What exactly Graham said next to the FBI will be fiercely contested at the trial.
At a pretrial hearing November 15, Graham testified, "We went on a little stump part and we were in the middle of an argument and he thought I was going to run away. Cody had grabbed me and I thought he was going to push me down. My first instinct was to get him off."
In a court filing, the defense said Graham pushed Johnson away as she removed his hand from her arm, and her husband tumbled over the cliff.
But the criminal complaint against her says that in an FBI interview, "Graham stated she could have just walked away, but due to her anger, she pushed Johnson with both hands in the back and as a result, he fell face first off the cliff."
Her attorney, federal public defender Michael Donahoe, has said the FBI did not record the first hour and 20 minutes of Graham's interrogation.
He accused an FBI agent of then making "an epic effort" to get Graham to use "key words" in a recorded session that would support a criminal conviction.
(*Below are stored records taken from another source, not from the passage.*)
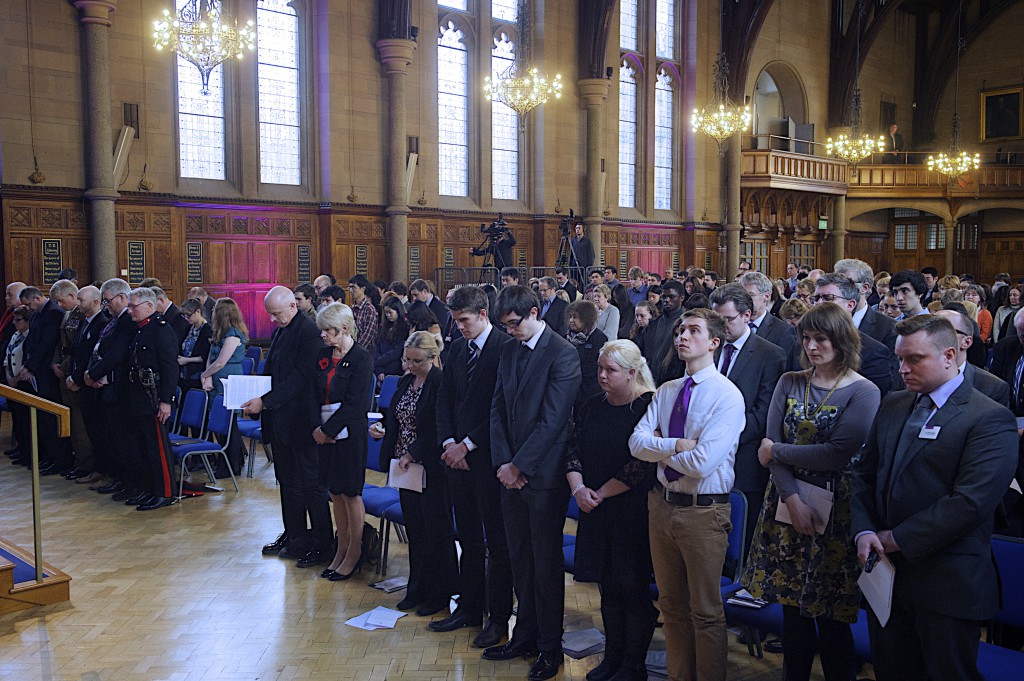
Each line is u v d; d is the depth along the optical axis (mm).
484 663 4547
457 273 18875
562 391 4289
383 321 9914
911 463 3146
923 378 3137
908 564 3141
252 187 15930
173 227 14930
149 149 14547
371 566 6074
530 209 20266
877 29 27172
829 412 3553
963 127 30438
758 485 4629
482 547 5004
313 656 4633
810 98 27391
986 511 2961
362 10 16922
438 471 5102
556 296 9781
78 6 13414
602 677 4207
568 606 5406
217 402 8289
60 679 4371
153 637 4875
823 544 3502
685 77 23609
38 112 13383
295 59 16578
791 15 26453
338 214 16844
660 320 7594
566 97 20469
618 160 21859
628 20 22266
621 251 22125
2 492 8125
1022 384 5219
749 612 3941
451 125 18891
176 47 12992
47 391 8688
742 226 25094
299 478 6172
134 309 7293
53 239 13680
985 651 3463
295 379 5930
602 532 4203
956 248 29469
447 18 18609
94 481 8477
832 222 28031
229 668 4488
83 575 5875
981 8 29766
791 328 5418
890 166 27797
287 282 16531
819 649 3662
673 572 3809
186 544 6559
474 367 4781
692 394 3738
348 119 16875
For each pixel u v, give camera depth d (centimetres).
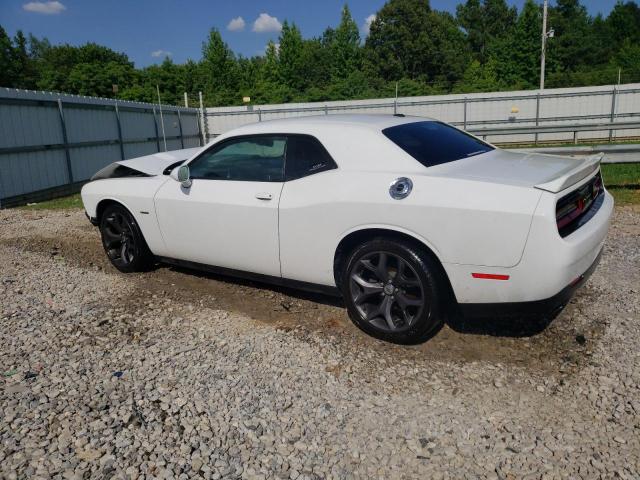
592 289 458
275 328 407
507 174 341
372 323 376
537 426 279
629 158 883
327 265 389
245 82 5578
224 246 446
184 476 251
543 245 305
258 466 257
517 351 357
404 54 5878
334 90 4031
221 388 325
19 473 255
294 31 5897
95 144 1458
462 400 304
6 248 689
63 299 485
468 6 7962
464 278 332
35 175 1211
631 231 647
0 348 387
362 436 277
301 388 322
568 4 6078
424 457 260
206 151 460
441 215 329
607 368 330
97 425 291
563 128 1180
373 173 365
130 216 525
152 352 375
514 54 5319
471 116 2400
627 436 268
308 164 397
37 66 7019
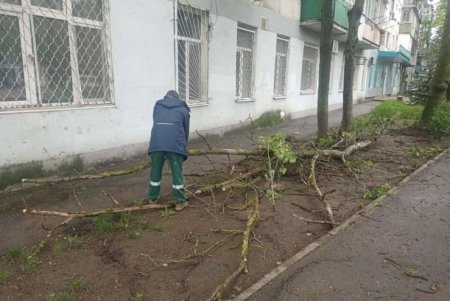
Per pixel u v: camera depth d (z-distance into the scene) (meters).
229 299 3.18
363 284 3.41
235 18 10.30
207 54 9.44
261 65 12.05
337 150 7.24
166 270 3.62
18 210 4.99
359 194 5.86
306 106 16.12
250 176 6.08
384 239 4.32
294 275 3.53
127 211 4.76
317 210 5.15
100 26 6.74
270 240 4.28
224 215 4.94
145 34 7.52
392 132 11.20
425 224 4.77
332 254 3.95
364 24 18.50
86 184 6.11
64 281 3.40
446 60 10.73
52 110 6.09
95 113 6.79
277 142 6.30
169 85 8.30
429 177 6.86
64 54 6.27
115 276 3.50
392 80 36.19
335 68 18.86
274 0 12.27
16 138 5.68
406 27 39.34
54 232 4.34
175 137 4.90
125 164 7.26
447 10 10.51
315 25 14.14
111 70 6.98
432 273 3.62
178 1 8.27
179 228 4.52
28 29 5.69
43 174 6.09
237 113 11.20
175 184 4.98
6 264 3.66
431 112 11.02
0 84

A defense motion says that in two subsequent recorded FBI interviews, Graham said she acted in self-defense and that her husband's fall was an accident.
Graham, who had been a part-time nanny, is accused of murder and making false statements.
In court on Monday, prosecutors said they would draw on text messages that they say show Graham was unhappy in her marriage and testimony that tracks the formation of her actions to deceive police, including sending herself e-mails from a fake e-mail address.
The prosecution's evidence will "give you a window into Jordan Graham's mental state," said Kris McLean for the U.S. Attorney's Office.
Speaking for the defense, Andrew Nelson portrayed Graham as young, naive and socially inept, somebody whose own family describes her as withdrawn.
She wove a web of lies to police to "run from the reality of the situation -- instinctively, like a frightened rabbit," Nelson said.
Graham was scared that no one would let her explain what happened, he said, because everyone loved Johnson but no one liked her.
Nelson said Graham admits a degree of responsibility in her husband's death, which he described as the result of an "argument-grab-push-fall." But she is not guilty of first- or second-degree murder, he said.
The first prosecution witnesses in the case testified that Graham seemed unhappy in her marriage to Johnson.
The court also heard text messages that Graham sent around the time of Johnson's death that showed her panic and then her efforts to hide what had happened.
Kimberly Martinez, Graham's best friend and matron of honor at her wedding, said Graham had expressed regret just days after marrying Johnson.
"I should be happy and I'm just not," Graham wrote in a July 1 text message to Martinez.
In texts on July 5 and 6, Graham alluded to possible aggression by Johnson, telling Martinez that he had a temper.
Graham told Martinez that she would talk to Johnson about her concerns on July 7, the day of his death.
"If you don't hear from me at all again tonight, something happened," she said in text message.
That night, after Johnson had plunged to his death, Graham sent Martinez several panicked texts, saying she was "freaking out."
Jennifer Toren, a friend of Johnson, testified that Graham had lied to her in text messages the day after Johnson's death.
In one text, Graham asked Toren if she'd heard from Johnson "last night or today?"
"The last thing he said to me was that he was going for a drive with some friends that were visiting," Graham tells Toren.
The case is being prosecuted in federal court before U.S. District Judge Donald W. Molloy because the incident occurred in a national park.